Is it possible to somehow add additional map so that files can be mounted under UID of container user?
@ctalledo I spotted such record in /etc/subuid
:
dev:558752:65536
will it suffice my needs then if I supply 558... in mounting params? Or it will still be nobody?
Hi @AlexTalker,
Since Sysbox uses the Linux user-namespace for its containers, there is mapping of user-IDs going on.
Assuming that at host level:
- You've configured Docker with
userns-remap: "sysbox"
- And files "/etc/subuid" and "/etc/subgid" have an entry such as
sysbox:165536:65536
Then inside the container:
- User 0 (Root) = host user 165536
- User 1000 = host user 165536 + 1000
Thus, say you want the cifs volume to appear inside the container as owned by user 1000. Then at host level you would create the cifs mount with uid:gid 165536+1000 = 166536. E.g.,
sudo mount -t cifs -o username="cesar",uid=166536,gid=166536 //10.0.0.48/sambashare /mnt/winshare
and then create the container as usual:
docker run --runtime=sysbox-runc --rm -it -v /mnt/winshare:/mnt/winshare nestybox/ubuntu-focal-systemd-docker
Does that answer your question?
Note that the /etc/subuid
file inside the container has no bearing on this. It's the /etc/subuid
file at host level you care about.
@ctalledo If I understand correctly, does /etc/subuid
act as "slice off" of IDs then, if you state that such math works?

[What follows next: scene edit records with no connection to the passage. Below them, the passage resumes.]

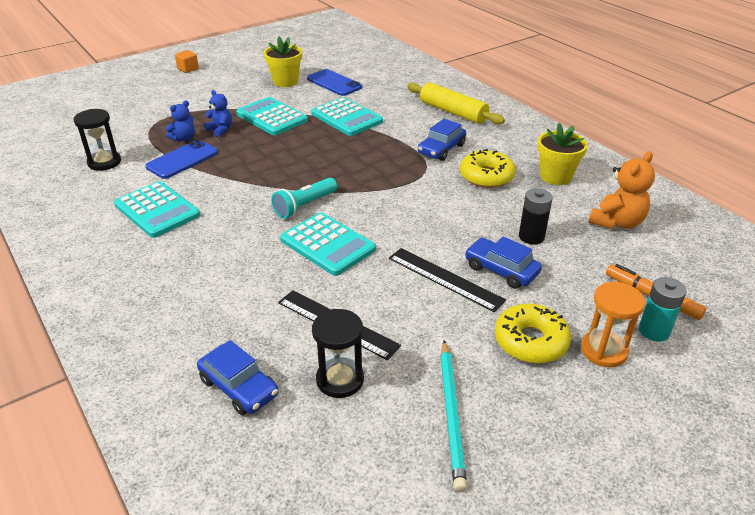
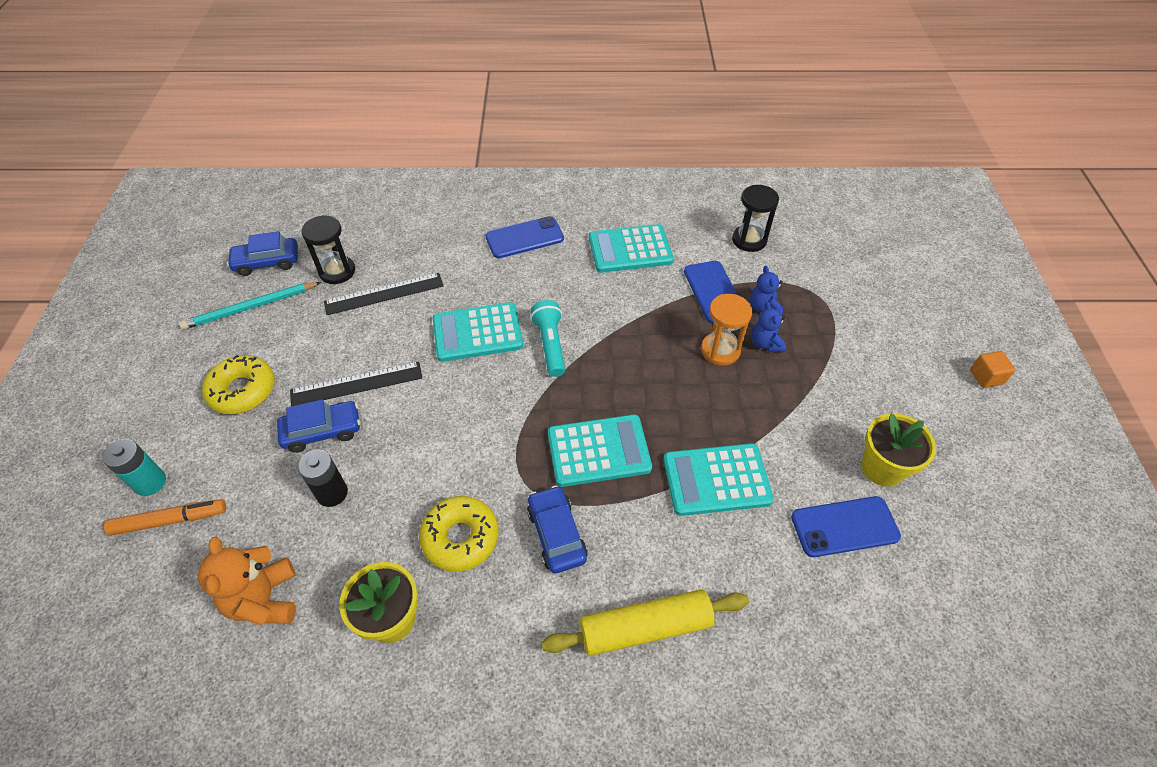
camera: 125 degrees right, 15 degrees up
blue car [197,340,279,415] -> blue car moved to [227,231,298,276]
blue teddy bear [204,90,232,137] -> blue teddy bear turned 90 degrees clockwise [751,302,786,352]
turquoise calculator [236,97,308,135] -> turquoise calculator moved to [548,414,652,487]
turquoise pencil [440,341,467,492] -> turquoise pencil turned 60 degrees counterclockwise [179,282,321,330]
orange hourglass [581,282,645,367] -> orange hourglass moved to [701,294,752,366]
none -> blue phone [485,216,564,258]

If so, how does one limit how many IDs are available in the container?
Gonna try your trick tomorrow, see what I get.
Also, in this case, do casual containers still can function "normally"? I mean, is "userns-remap" only matters for sysbox-runc
?!
@ctalledo If I understand correctly, does
/etc/subuid
act as "slice off" of IDs then, if you state that such math works?
Correct.
If so, how does one limit how many IDs are available in the container?
Sysbox assigns a range of 65536 UIDs to the container. It takes these from the slice associated with user "sysbox" in /etc/subuid
.
Also, in this case, do casual containers still can function "normally"? I mean, is "userns-remap" only matters for sysbox-runc?!
Docker userns-remap applies to all Docker containers, even those deployed with the default OCI runc runtime. This improves container isolation (root in the container is not root on the host), but does have some limitations (see [here]).(https://docs.docker.com/engine/security/userns-remap/).
In general we prefer that Docker remain in regular mode, but this requires Sysbox to use shiftfs, which is mostly fine, though you found that shiftfs-on-cifs is not working properly (unfortunately).
@ctalledo Thanks for the explanation, could you please also highlight whether or not I need to change owndership in /var/lib/docker
to make it work and/or restart respective sysbox
services?! Or docker restart & image re-setup is enough?
Hi @AlexTalker,
could you please also highlight whether or not I need to change owndership in /var/lib/docker to make it work
No this should not be needed, Docker takes care of it (Docker is the sole manager of that directory, so if we are changing ownership there something is off).
and/or restart respective sysbox services?! Or docker restart & image re-setup is enough?
No need to restart Sysbox when configuring Docker in userns-remap. The Docker restart is enough. Just make sure all containers are stopped/removed before switching Docker to userns-remap mode.